**WORK TASK 1:**
In the forum post below about using Compose for an enterprise data warehouse, how many characters does the lineage view display?
**WORK TASK 2:**
Copy verbatim the part of the Compose forum post that begins with the words "I am a week" and ends after the words "multiple source systems.".

**SUPPLIED TEXT:**
######
Skip to main content
Announcements
Qlik Connect 2024! Seize endless possibilities! LEARN MORE
cancel
Showing results for 
Search instead for 
Did you mean: 
RyeGuy
Contributor
Contributor

Can Compose be a viable solution for a large Enterprise DW?

Hello,

I am a week into developing a POC for using Compose. The goal of this is to demonstrate that Compose could replace our existing SSIS and stored procedure methodology to simplify things. A few concerns have come up and am hoping for some guidance.

The extent of what we would eventually want to replace is the ingestion of several hundred tables from Qlik Replicate and then processing to build the Enterprise DW. This includes tables from multiple source systems. 

Concerns

1. Model development - Because my warehouse includes multiple source systems, common tables like Address, Customer, and State may exist in all of the sources. And due to the number of tables I am dealing with it seems very difficult to look at the Manage Model UI and understand where a table originated from. I realize that the lineage is available but only if you select a table and utilize the drop down one at a time. (Unfortunately the lineage view only displays 23 characters). Seems like the UI could allow for sorting/filtering by Source DB and Schema. Is my only option to rename all Entities like Address_SourceA, Address_SourceB?

2. Warehouse Tasks - It appears that I would have to create a separate set of Tasks for CDC vs non-CDC which means 2x the maintenance. And with hundreds of mappings plus the possibility of Pre/Post and Table ETLs I just don't see how this can be managed efficiently. Even if you use the "Enable Only" button you still see all of the Logical Entities. There does not seem like a concise way to simply see that Task X includes mappings y, z and the Pre/Post loading ETL. The Task Statements are too granular to really see the overview. There is also no 'version history' for a Task. So if you make a change, or if someone else does, you have no idea what happened. I get there is a Version Control at a higher level, but no visibility into changes.

3. Data Marts - The lineage is great, but it requires editing the Dimensional attribute and selecting "Show Lineage".  No way to quickly look at a DM object and easily understand it well.
######
**RECORDED INFORMATION:**
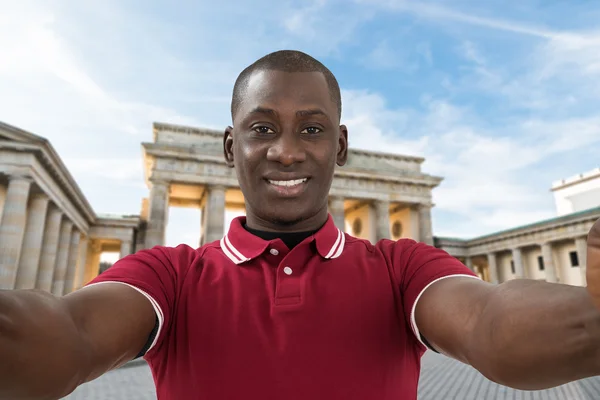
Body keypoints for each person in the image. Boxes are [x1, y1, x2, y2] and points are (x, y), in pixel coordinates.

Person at [1, 50, 599, 400]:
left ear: (339, 147)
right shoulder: (170, 275)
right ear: (230, 147)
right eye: (263, 129)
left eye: (311, 129)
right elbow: (69, 336)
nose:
######
**WRITTEN REPLY 1:**
23 characters.

**WRITTEN REPLY 2:**
I am a week into developing a POC for using Compose. The goal of this is to demonstrate that Compose could replace our existing SSIS and stored procedure methodology to simplify things. A few concerns have come up and am hoping for some guidance.

The extent of what we would eventually want to replace is the ingestion of several hundred tables from Qlik Replicate and then processing to build the Enterprise DW. This includes tables from multiple source systems.